## Description of the task
Go through the entries below and work out how many lines include "جامعه". Answer with the number only.
BEGIN Given records
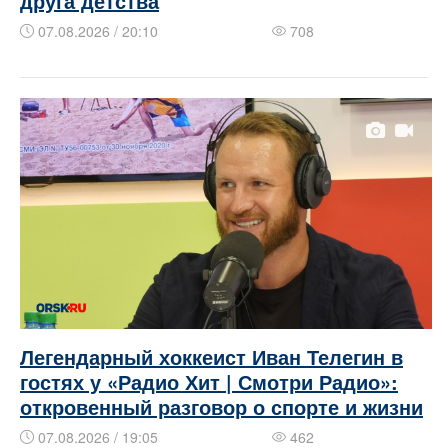
друга детства
07.08.2026 / 20:10
708
Легендарный хоккеист Иван Телегин в
гостях у «Радио Хит | Смотри Радио»:
откровенный разговор о спорте и жизни
07.08.2026 / 19:05
462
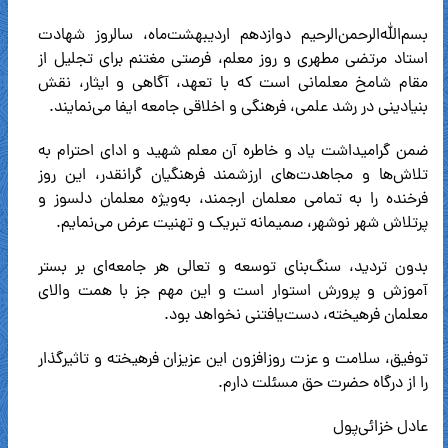
بسم‌الله‌الرحمن‌الرحیم دوازدهم اردیبهشت‌ماه، سالروز شهادت
استاد مرتضی مطهری و روز معلم، فرصتی مغتنم برای تجلیل از
مقام شامخ معلمانی است که با تعهد، آگاهی و ایثار، نقش
بنیادینی در رشد علمی، فرهنگی و اخلاقی جامعه ایفا می‌نمایند.
ضمن گرامیداشت یاد و خاطره آن معلم شهید و ادای احترام به
تلاش‌ها و مجاهدت‌های ارزشمند فرهنگیان گرانقدر، این روز
فرخنده را به تمامی معلمان ارجمند، به‌ویژه معلمان دلسوز و
پرتلاش شهر نوشهر، صمیمانه تبریک و تهنیت عرض می‌نمایم.
بدون تردید، سنگ‌بنای توسعه و تعالی هر جامعه‌ای بر بستر
آموزش و پرورش استوار است و این مهم جز با همت والای
معلمان فرهیخته، دست‌یافتنی نخواهد بود.
توفیق، سلامت و عزت روزافزون این عزیزان فرهیخته و تاثیرگذار
را از درگاه حضرت حق مسئلت دارم.
عادل خزائی‌پول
END Given records
## Written answer
2